Charles Colson

Colson’s main testimony is found in Born Again, but there is also a sequel, Life Sentence, which narrates the origins of the international Prison Fellowship ministry.

Colson became well-known and indeed notorious as Richard Nixon’s right-hand man in the period prior to the great Watergate scandal of the early 70’s. Time magazine described him as ‘tough, wily, nasty and tenaciously loyal to Richard Nixon’; he was supposed to have said that he would run over his grandmother if necessary to get Nixon elected. We might suppose from his high office that he was a very competent person, and this competency comes through in his excellent writing.

Colson’s background was that of a very proud American, son of Swedish immigrants. He followed his lawyer father into the legal profession, turning down, in pride, a scholarship to Harvard along the way and then joining the Marines. He had always been involved in politics, learned a lot of dirty tricks along the way, met Nixon and became influential with him, and of course it is here that the story becomes particularly interesting, because Colson details some of the workings of the White House and the personalities of those around the Nixon presidency, Kissinger and Haig among others. There is also a fascinating account of a diplomatic trip to Moscow.

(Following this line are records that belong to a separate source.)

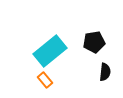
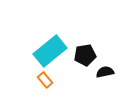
black pentagon: moved 9 px left, 13 px down
black semicircle: rotated 108 degrees counterclockwise
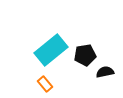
cyan rectangle: moved 1 px right, 1 px up
orange rectangle: moved 4 px down
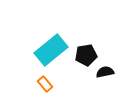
black pentagon: moved 1 px right
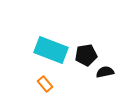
cyan rectangle: rotated 60 degrees clockwise
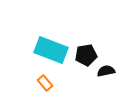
black semicircle: moved 1 px right, 1 px up
orange rectangle: moved 1 px up
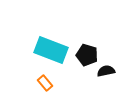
black pentagon: moved 1 px right; rotated 25 degrees clockwise
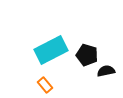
cyan rectangle: rotated 48 degrees counterclockwise
orange rectangle: moved 2 px down
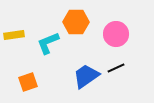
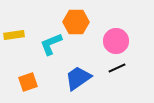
pink circle: moved 7 px down
cyan L-shape: moved 3 px right, 1 px down
black line: moved 1 px right
blue trapezoid: moved 8 px left, 2 px down
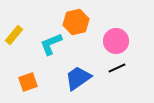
orange hexagon: rotated 15 degrees counterclockwise
yellow rectangle: rotated 42 degrees counterclockwise
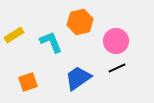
orange hexagon: moved 4 px right
yellow rectangle: rotated 18 degrees clockwise
cyan L-shape: moved 2 px up; rotated 90 degrees clockwise
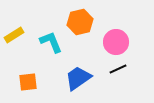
pink circle: moved 1 px down
black line: moved 1 px right, 1 px down
orange square: rotated 12 degrees clockwise
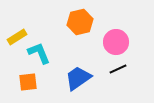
yellow rectangle: moved 3 px right, 2 px down
cyan L-shape: moved 12 px left, 11 px down
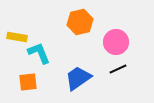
yellow rectangle: rotated 42 degrees clockwise
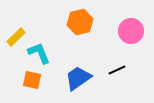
yellow rectangle: moved 1 px left; rotated 54 degrees counterclockwise
pink circle: moved 15 px right, 11 px up
black line: moved 1 px left, 1 px down
orange square: moved 4 px right, 2 px up; rotated 18 degrees clockwise
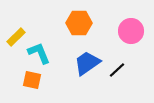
orange hexagon: moved 1 px left, 1 px down; rotated 15 degrees clockwise
black line: rotated 18 degrees counterclockwise
blue trapezoid: moved 9 px right, 15 px up
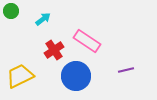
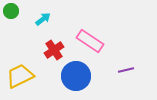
pink rectangle: moved 3 px right
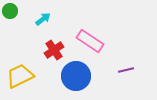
green circle: moved 1 px left
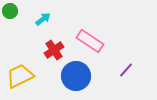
purple line: rotated 35 degrees counterclockwise
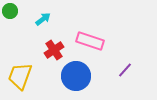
pink rectangle: rotated 16 degrees counterclockwise
purple line: moved 1 px left
yellow trapezoid: rotated 44 degrees counterclockwise
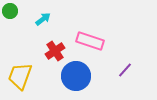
red cross: moved 1 px right, 1 px down
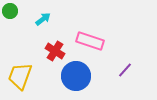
red cross: rotated 24 degrees counterclockwise
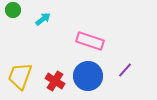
green circle: moved 3 px right, 1 px up
red cross: moved 30 px down
blue circle: moved 12 px right
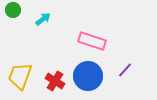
pink rectangle: moved 2 px right
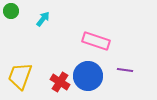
green circle: moved 2 px left, 1 px down
cyan arrow: rotated 14 degrees counterclockwise
pink rectangle: moved 4 px right
purple line: rotated 56 degrees clockwise
red cross: moved 5 px right, 1 px down
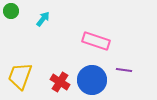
purple line: moved 1 px left
blue circle: moved 4 px right, 4 px down
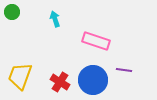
green circle: moved 1 px right, 1 px down
cyan arrow: moved 12 px right; rotated 56 degrees counterclockwise
blue circle: moved 1 px right
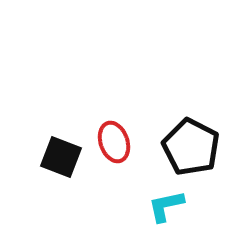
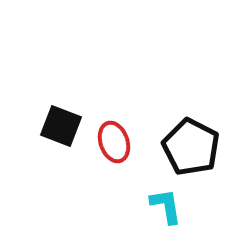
black square: moved 31 px up
cyan L-shape: rotated 93 degrees clockwise
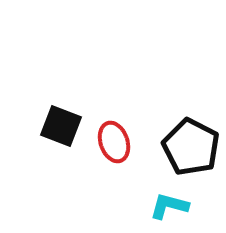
cyan L-shape: moved 3 px right; rotated 66 degrees counterclockwise
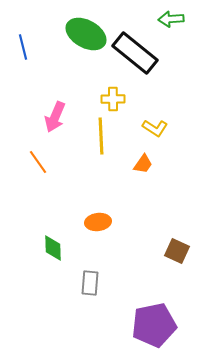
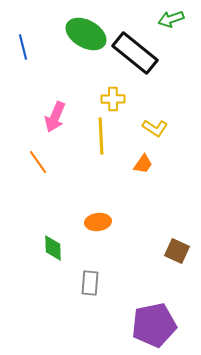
green arrow: rotated 15 degrees counterclockwise
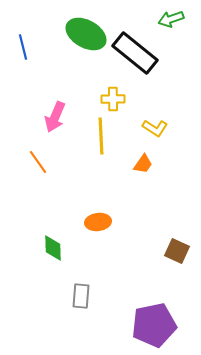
gray rectangle: moved 9 px left, 13 px down
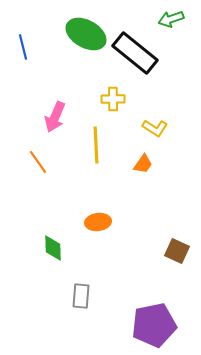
yellow line: moved 5 px left, 9 px down
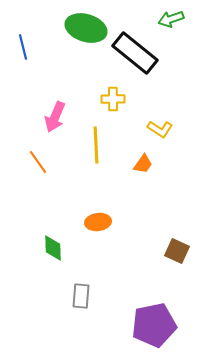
green ellipse: moved 6 px up; rotated 12 degrees counterclockwise
yellow L-shape: moved 5 px right, 1 px down
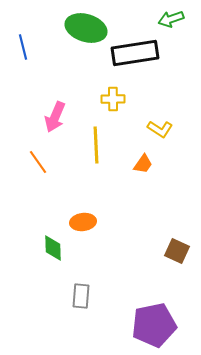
black rectangle: rotated 48 degrees counterclockwise
orange ellipse: moved 15 px left
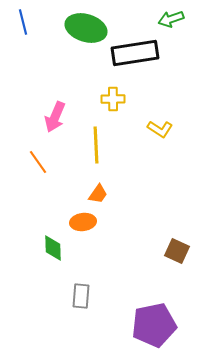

His personal life was less successful, having been divorced and he leaves a lot of question marks over the raising of his children. He was evidently however a disciplined person with an ability to make and keep friends, but there was little to allay the feeling of emptiness that seemed to grip him shortly after the re-election of Nixon in 1972. He had grown tired of the atmosphere around Washington with its dirty dealing and unpleasantness, but he was unprepared for all that began to emerge about Watergate and Nixon’s evident duplicity; he consistently maintains not to have known anything about the events that brought the presidency down, despite his reputation as the ‘hatchet man’. As the scandal unfolded, Colson one evening visited a friend whose life had evidently greatly changed; the explanation was accepting Christ at a Billy Graham crusade; the friend then read from CS Lewis about the one great sin that none of us think we are guilty of – pride. The words ripped into Colson, leaving him defenceless and open to God. First he had an emotional experience then he set to to examine the intellectual underpinning to this experience reading Lewis’ Mere Christianity and emerged a convinced believer. Truly worth reading – this is a very vivid account!

Coming days saw him involved in fellowship with a group of similar men; this was crucial since life suddenly became a lot more difficult as he was now faced with accusations of complicity in Watergate while he also sought to integrate his new faith into his life as a high profile person. Eventually he was charged with a criminal offence which he had not committed, but his faith led him to plead guilty to something he had not been charged with, but of which he was genuinely guilty. The result was a prison term.

The second half of Born Again chronicles events in prison among a panoply of colourful characters and the often severe testing of his faith but tremendous growth, the critical event being the Baptism in the Holy Spirit. This is not an account which is easy to put down.
After release from prison Colson could not keep away from prison ministry. The need for reform that he had experienced first hand         (see also the testimony of Mary Forsythe) was more than pressing, it was urgent and with all his contacts and notoriety, Colson was able to establish a ministry which came to reach around the world. The personal side of this is related in Life Sentence; it is the establishment of good relationships, of friendship, which shines through so much of what Colson says.

In conclusion the two books, Born Again and Life Sentence, are very much to be recommended, though I cannot personally say the same for his other books. Their interest lies in part in the context of politics and statesmanship and in part in the vividly described personal experience. Classic testimony and a must read!